= WHAT IS BEING ASKED =
Copy out every line of text in the records below word for word, leaving out the pictures.
Start GIVEN RECORDS
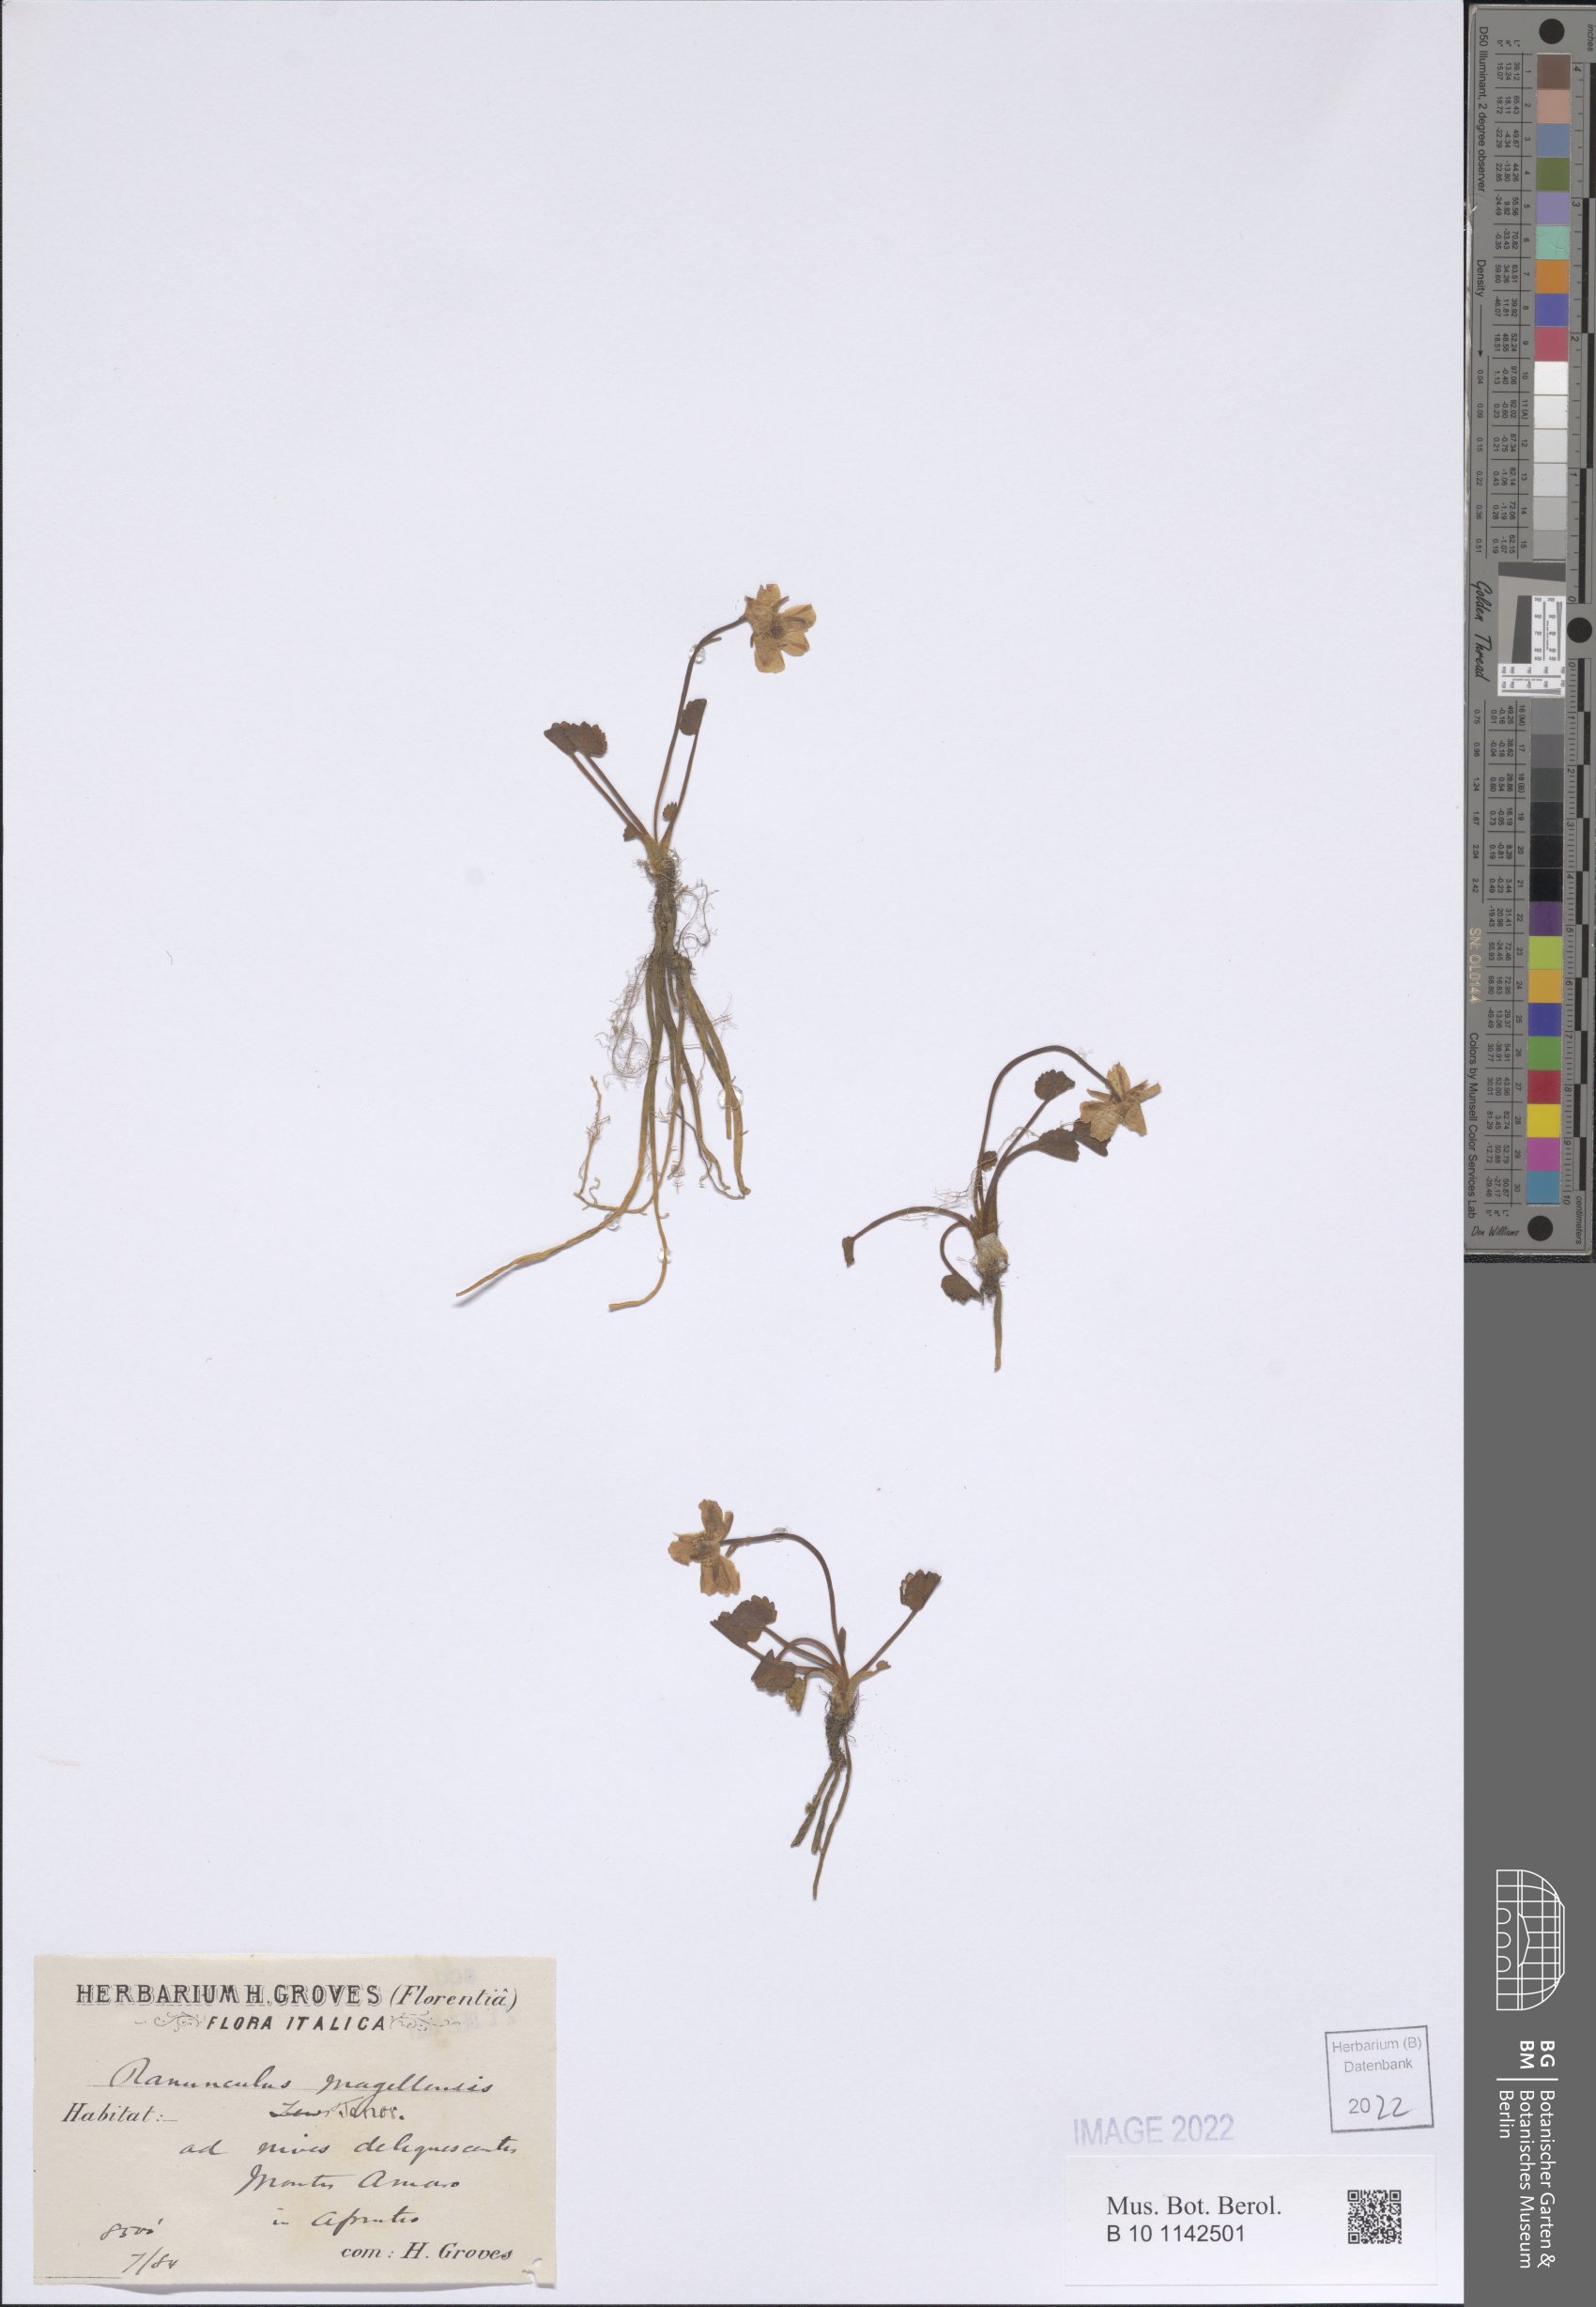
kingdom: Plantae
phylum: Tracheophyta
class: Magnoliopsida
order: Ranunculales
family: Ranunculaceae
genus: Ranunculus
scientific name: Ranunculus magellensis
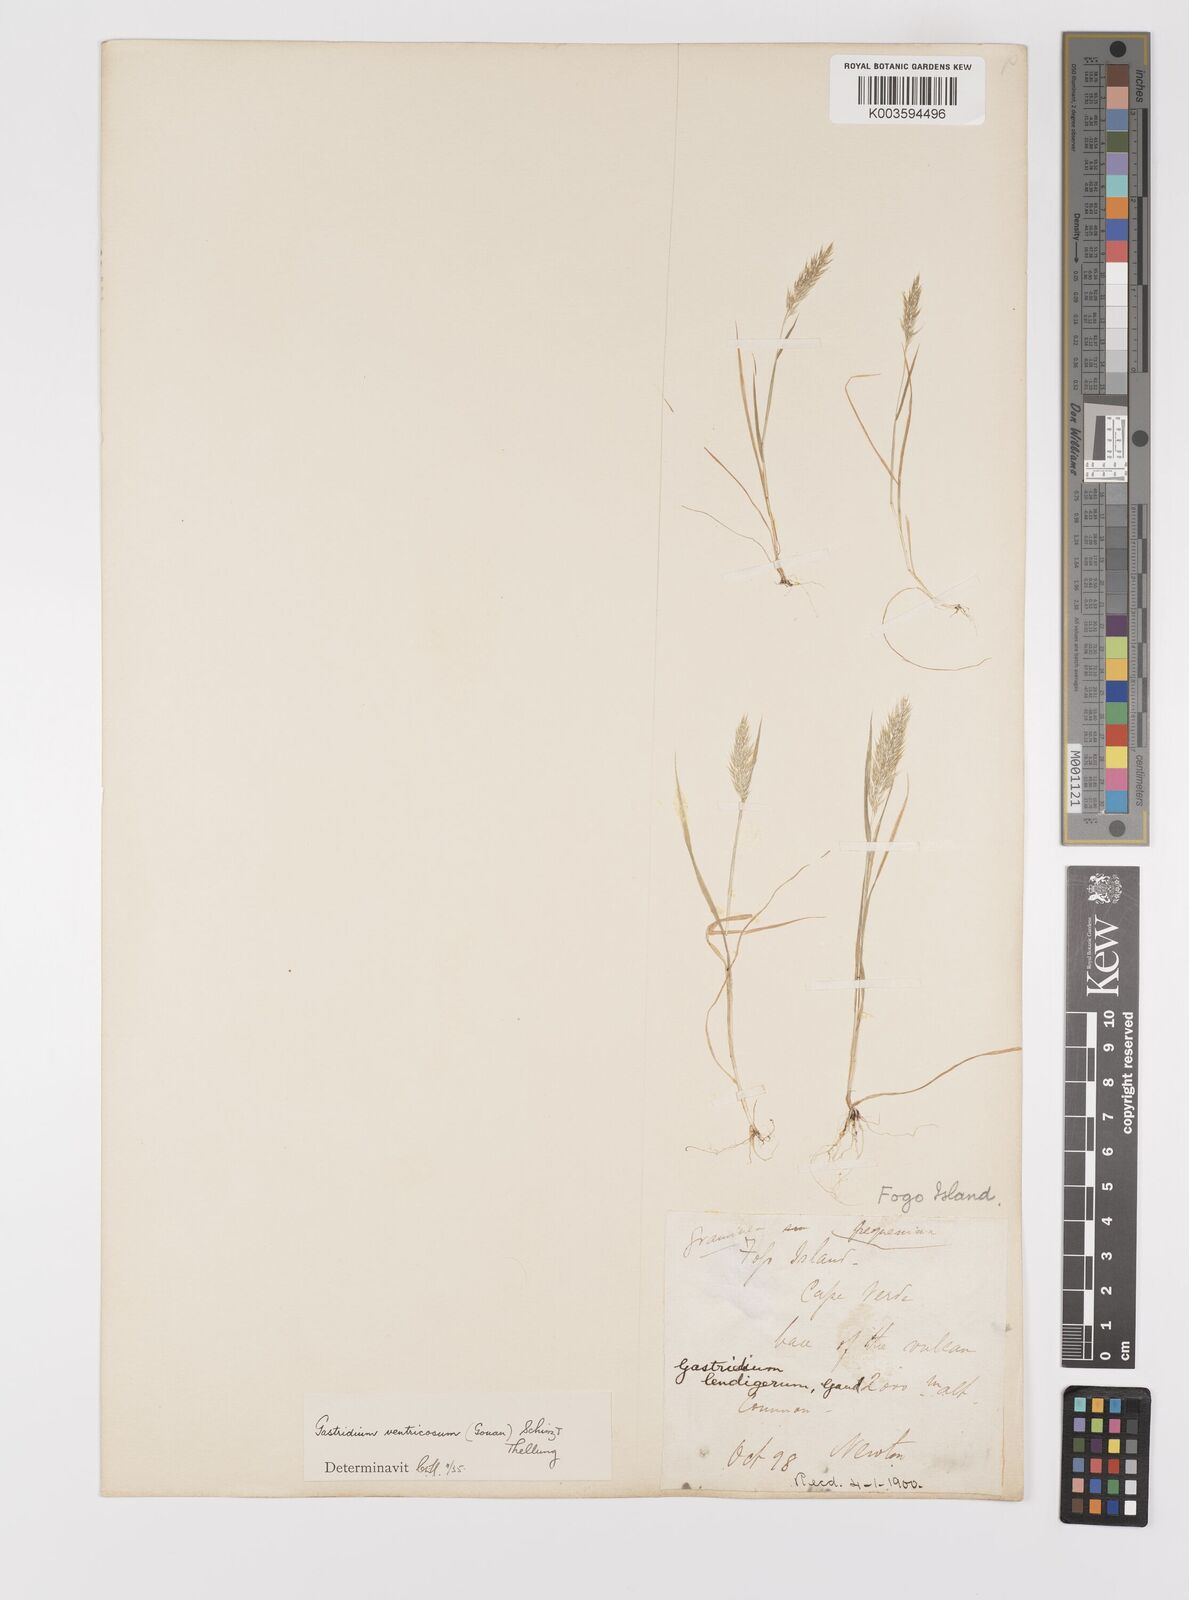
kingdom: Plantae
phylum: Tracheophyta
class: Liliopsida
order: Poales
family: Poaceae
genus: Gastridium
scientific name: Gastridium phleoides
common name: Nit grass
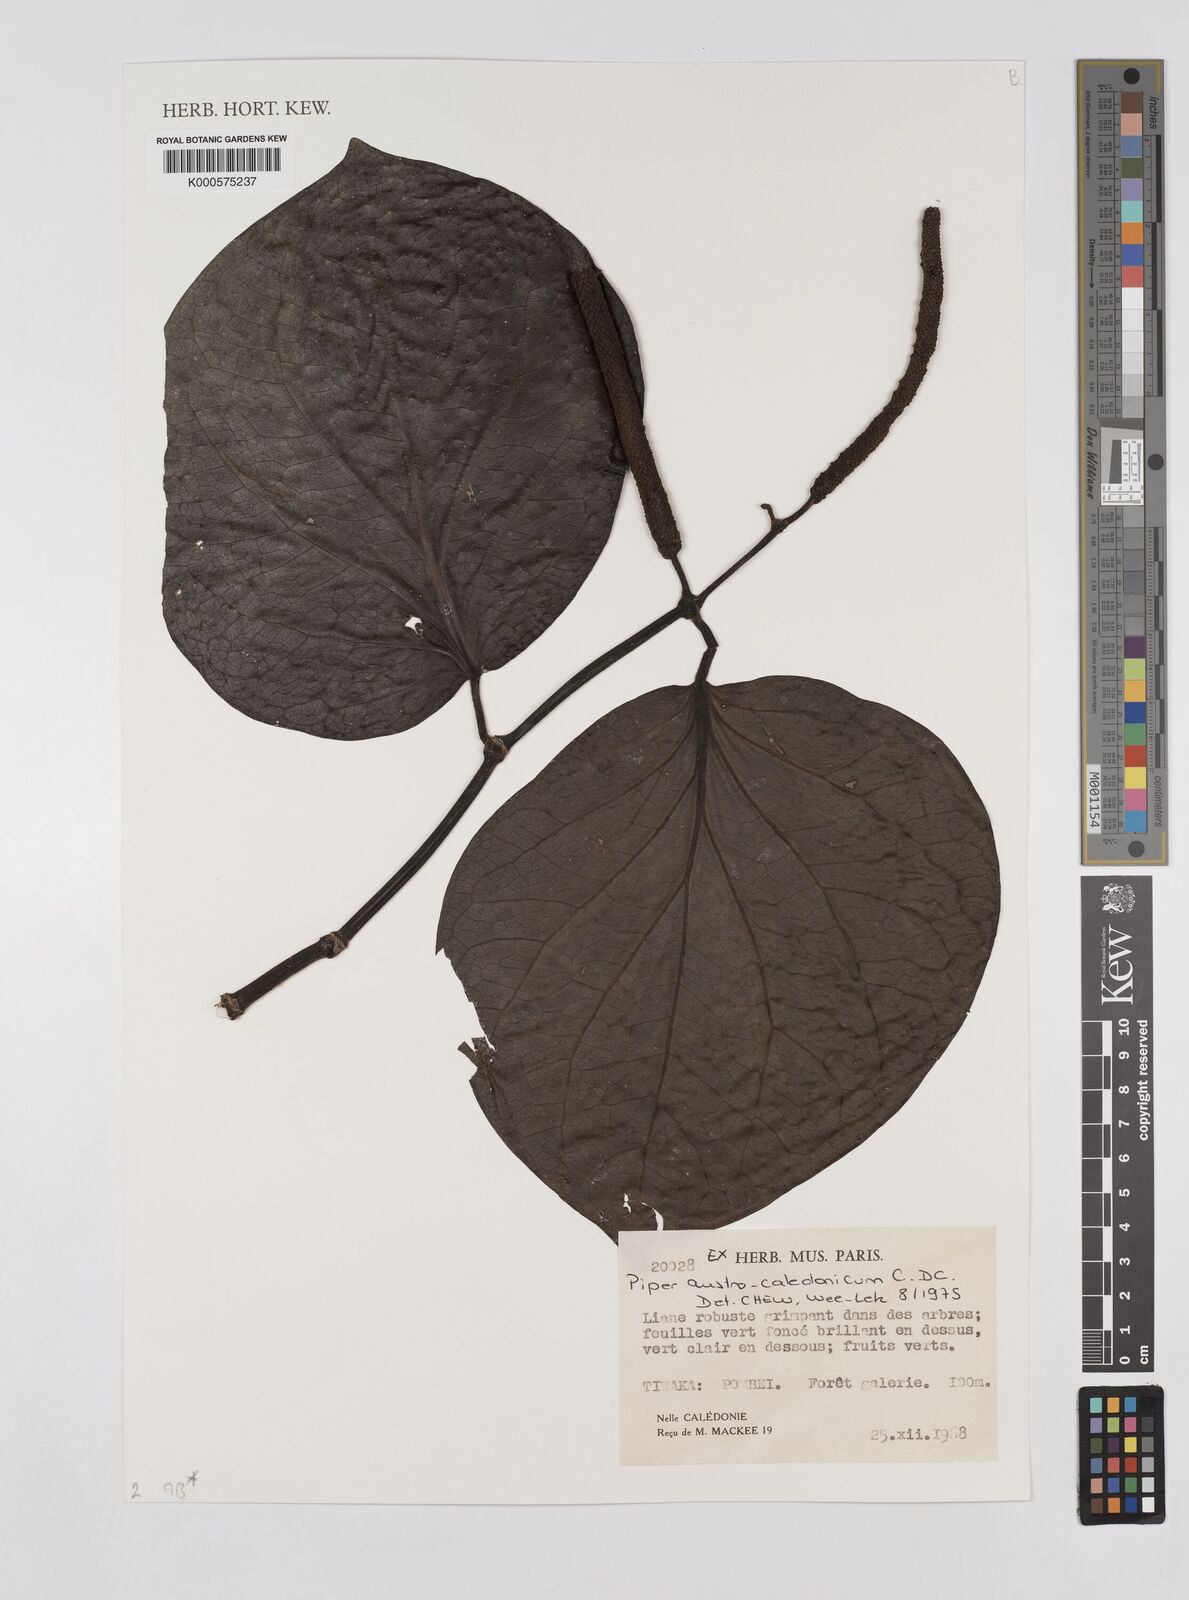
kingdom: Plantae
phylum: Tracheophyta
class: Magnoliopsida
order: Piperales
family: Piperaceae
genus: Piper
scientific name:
End GIVEN RECORDS
= TASK RESPONSE =
kingdom: Plantae
phylum: Tracheophyta
class: Magnoliopsida
order: Ranunculales
family: Ranunculaceae
genus: Ranunculus
scientific name: Ranunculus magellensis
kingdom: Plantae
phylum: Tracheophyta
class: Liliopsida
order: Poales
family: Poaceae
genus: Gastridium
scientific name: Gastridium phleoides
common name: Nit grass
kingdom: Plantae
phylum: Tracheophyta
class: Magnoliopsida
order: Piperales
family: Piperaceae
genus: Piper
scientific name:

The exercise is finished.